Een der mooiste Alpenmeren, gelegen in Z. Zwitserland en N. Italië; opp.-212 km2, 65 km lang, 3-5 km breed, tot 372 m diep; de waterspiegel ligt ca. 200 m boven de zee.
Een gletsjer schuurde in den IJstijd een bestaande inzinking verder uit, de eindmoreenes bevinden zich nog aan de Zuidzijde. Een twintigtal riviertjes, waarvan de Ticino de voornaamste is, maar vooral de gesmolten sneeuw doen den waterstand tot 8 m verschillen. De ligging tusschen de hooge bergtoppen en het milde klimaat (Pallanza in Jan. 2,9° C, in Juli 23,3° C) lokken vele toeristen.
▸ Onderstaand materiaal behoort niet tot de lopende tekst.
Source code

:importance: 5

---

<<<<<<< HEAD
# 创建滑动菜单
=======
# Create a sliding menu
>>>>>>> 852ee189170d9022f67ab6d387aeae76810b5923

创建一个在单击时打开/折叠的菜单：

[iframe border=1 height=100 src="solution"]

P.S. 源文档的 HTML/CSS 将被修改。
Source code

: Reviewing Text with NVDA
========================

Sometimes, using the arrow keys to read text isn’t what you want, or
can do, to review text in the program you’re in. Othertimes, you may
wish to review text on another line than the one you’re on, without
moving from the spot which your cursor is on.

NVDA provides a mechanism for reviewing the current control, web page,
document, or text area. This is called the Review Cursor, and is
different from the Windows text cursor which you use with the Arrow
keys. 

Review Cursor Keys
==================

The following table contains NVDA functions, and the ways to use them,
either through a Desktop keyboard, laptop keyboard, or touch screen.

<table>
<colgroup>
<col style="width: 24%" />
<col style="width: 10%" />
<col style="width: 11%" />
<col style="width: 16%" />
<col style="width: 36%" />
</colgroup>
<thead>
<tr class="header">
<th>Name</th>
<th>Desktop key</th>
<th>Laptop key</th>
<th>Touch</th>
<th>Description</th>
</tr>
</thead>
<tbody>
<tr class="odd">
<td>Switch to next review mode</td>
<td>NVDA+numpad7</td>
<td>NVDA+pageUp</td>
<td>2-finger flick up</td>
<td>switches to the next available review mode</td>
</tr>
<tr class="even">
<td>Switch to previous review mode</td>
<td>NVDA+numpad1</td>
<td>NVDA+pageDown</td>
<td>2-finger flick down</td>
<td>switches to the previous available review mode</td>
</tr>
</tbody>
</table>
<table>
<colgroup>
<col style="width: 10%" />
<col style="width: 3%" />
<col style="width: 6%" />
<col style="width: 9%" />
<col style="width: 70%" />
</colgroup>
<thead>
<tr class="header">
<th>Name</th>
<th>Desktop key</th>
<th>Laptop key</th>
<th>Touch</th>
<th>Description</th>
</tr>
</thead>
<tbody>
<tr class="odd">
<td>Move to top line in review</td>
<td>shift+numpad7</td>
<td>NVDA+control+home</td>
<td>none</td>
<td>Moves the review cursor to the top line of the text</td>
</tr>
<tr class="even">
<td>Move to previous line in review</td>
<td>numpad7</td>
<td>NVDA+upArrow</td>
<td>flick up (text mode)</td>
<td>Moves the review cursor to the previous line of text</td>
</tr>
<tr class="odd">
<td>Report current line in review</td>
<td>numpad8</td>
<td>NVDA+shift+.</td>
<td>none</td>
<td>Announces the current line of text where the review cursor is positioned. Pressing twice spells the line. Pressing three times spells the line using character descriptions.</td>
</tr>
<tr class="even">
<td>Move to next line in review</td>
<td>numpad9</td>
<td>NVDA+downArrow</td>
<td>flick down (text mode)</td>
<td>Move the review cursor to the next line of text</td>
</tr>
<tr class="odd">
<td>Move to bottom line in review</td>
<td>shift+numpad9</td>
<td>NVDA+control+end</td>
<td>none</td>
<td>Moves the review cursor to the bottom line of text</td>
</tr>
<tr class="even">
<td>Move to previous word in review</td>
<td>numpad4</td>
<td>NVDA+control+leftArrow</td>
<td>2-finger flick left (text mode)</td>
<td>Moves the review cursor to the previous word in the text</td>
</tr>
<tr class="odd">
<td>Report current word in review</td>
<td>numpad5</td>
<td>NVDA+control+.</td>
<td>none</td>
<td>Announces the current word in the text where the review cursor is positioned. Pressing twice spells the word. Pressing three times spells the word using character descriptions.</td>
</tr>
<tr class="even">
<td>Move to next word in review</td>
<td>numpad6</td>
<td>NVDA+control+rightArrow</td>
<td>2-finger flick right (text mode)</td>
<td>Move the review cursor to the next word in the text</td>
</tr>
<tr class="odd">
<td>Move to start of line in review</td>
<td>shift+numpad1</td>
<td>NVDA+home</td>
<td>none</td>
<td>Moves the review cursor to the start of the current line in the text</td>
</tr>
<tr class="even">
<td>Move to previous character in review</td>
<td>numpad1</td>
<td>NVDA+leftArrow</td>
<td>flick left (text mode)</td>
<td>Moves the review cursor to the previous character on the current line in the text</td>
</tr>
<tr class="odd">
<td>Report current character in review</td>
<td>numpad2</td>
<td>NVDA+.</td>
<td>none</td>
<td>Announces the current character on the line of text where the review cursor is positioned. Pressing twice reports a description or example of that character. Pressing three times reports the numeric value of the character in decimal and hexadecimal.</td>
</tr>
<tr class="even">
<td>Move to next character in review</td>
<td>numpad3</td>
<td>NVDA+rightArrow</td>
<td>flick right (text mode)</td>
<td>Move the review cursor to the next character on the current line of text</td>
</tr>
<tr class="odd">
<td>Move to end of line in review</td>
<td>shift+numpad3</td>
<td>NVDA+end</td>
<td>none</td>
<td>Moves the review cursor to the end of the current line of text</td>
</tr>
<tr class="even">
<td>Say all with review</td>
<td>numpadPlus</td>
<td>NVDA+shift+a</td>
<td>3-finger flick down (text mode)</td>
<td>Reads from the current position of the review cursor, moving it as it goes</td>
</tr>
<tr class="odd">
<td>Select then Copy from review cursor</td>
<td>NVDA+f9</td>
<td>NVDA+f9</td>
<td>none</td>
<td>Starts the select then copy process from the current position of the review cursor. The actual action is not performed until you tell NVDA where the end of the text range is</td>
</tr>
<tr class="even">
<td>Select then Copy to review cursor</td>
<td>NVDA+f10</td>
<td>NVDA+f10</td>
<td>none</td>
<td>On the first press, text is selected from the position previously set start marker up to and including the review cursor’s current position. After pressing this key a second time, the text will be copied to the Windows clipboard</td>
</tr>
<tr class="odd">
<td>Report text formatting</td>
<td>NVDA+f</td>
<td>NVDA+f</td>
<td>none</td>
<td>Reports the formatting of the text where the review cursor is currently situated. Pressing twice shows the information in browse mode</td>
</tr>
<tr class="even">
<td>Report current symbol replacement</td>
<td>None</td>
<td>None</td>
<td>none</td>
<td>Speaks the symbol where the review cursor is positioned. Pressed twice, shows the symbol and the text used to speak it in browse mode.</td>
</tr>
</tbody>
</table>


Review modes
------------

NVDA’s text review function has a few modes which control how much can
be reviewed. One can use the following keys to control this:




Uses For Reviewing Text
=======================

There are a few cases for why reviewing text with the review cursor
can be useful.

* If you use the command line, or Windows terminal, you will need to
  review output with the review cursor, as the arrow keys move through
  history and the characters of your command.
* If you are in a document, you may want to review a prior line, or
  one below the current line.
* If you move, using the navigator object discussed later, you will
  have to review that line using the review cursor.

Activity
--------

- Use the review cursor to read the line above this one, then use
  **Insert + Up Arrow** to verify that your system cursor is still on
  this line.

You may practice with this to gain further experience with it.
Een spoorweg langs de oevers, een autostraatweg naar Milaan en vele stoombootverbindingen zorgen voor het verkeer. Wijngaarden, vruchtboomen, kastanjes en subtropische gewassen sieren de hellingen, bezet met villa’s, kloosters en kerken en tallooze dorpen (Pallanza, Locarno, Cannobio). Vooral de Borromeïsche eilanden zijn beroemd.Heere.
Lit.: W. Hörstel, Die oberital. Seen (21925).